As₂O₃ alone exposure resulted in enhanced anxiety levels, reduced locomotion and impaired learning and memory. As₂O₃-induced behavioural deficits were accompanied by downregulation of estrogen receptor (ERα) expression with a concomitant reduction of BDNF and NMDAR 2B levels in the hippocampus. However, the behavioural alterations and expression of these markers were restored in RES-supplemented mice.
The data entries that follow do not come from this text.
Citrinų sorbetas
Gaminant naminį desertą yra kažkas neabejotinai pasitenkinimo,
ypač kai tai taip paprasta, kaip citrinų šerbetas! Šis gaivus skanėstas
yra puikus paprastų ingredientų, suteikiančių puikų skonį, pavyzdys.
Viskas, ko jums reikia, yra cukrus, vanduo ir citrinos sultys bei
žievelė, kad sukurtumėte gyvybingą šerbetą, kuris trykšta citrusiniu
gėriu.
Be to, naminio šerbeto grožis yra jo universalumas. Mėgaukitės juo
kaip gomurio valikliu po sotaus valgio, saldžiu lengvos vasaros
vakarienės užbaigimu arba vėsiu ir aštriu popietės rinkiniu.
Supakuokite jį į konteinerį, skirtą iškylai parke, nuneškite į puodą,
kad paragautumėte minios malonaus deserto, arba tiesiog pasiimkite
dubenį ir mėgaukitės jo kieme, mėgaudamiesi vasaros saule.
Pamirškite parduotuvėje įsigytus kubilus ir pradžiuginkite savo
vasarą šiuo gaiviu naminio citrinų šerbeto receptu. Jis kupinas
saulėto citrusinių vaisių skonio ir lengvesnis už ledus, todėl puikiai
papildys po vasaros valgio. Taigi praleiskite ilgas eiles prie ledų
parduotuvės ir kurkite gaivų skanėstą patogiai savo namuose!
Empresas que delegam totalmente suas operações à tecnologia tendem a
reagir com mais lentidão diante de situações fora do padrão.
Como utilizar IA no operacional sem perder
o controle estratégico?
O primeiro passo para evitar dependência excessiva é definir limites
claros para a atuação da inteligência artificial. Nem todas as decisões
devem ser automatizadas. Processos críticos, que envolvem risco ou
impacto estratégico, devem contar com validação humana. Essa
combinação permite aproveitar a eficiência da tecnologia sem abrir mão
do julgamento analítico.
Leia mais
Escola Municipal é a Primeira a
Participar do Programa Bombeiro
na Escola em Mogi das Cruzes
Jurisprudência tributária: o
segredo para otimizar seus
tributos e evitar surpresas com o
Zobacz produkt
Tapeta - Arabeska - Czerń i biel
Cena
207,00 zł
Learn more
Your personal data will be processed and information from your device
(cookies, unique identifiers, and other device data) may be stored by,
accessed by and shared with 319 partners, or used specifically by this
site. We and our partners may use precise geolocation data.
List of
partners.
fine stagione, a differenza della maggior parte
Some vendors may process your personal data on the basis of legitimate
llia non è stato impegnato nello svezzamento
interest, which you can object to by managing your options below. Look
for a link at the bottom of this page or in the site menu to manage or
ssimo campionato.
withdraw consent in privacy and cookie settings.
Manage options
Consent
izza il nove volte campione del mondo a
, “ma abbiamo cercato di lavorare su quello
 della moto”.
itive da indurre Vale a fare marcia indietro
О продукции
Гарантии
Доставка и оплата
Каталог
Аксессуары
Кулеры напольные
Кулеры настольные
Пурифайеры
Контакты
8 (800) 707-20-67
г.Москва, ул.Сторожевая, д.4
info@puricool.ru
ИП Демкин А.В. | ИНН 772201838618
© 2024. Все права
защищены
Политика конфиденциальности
Moreover, a dose-dependent iAs accumulation was observed in serum and brain tissues of mice receiving As₂O₃ alone whereas simultaneous administration of As₂O₃ with RES facilitated iAs efflux.

Conclusions

These results suggest that reduced ERα expression with associated downregulation of BDNF and NMDAR 2B levels could be a mechanism by which iAs induces cognitive impairment; hence, the modulation of estrogen-NMDAR-BDNF pathway by RES represents a potential avenue to recover behavioural deficits induced by this neurotoxin.

Graphical abstract

中文翻译：

白藜芦醇通过调节雌性小鼠海马中的雌激素-NMDAR-BDNF 信号通路减轻砷诱导的认知缺陷

背景

慢性无机砷 ( iAs ) 暴露会对 CNS 产生有害影响，包括氧化应激、认知缺陷和脑神经化学改变。关于iAs与大脑区域中雌激素受体表达之间的关联知之甚少。

目的和目标

由于白藜芦醇 (RES) 的神经保护和雌激素活性，我们检查了三氧化二砷 (As ₂ O ₃ ) 和 RES 对小鼠海马神经行为功能、雌激素信号传导和相关神经化学变化的综合影响。

材料和方法

将₂ O ₃单独（2 和 4 毫克/千克体重）或与 RES（40 毫克/千克体重）一起口服给药至成年雌性小鼠 45 天。从第 33 天到第 45 天，进行旷场、高架十字迷宫和莫里斯水迷宫测试以评估运动、焦虑和学习记忆。在第46天，对动物实施安乐死，并分别处理从中获得的脑组织和海马用于原子吸收分光光度法和蛋白质印迹法。

结果

由于₂ O ₃单独暴露导致焦虑水平增强、运动减少以及学习和记忆受损。As ₂ O ₃诱导的行为缺陷伴随着雌激素受体(ERα)表达的下调，伴随着海马中BDNF和NMDAR 2B水平的降低。然而，这些标志物的行为改变和表达在补充 RES 的小鼠中得到了恢复。此外，在单独接受 As ₂ O ₃的小鼠的血清和脑组织中观察到剂量依赖性iAs积累，而同时施用 As ₂ O ₃和 RES 促进了iAs 流出。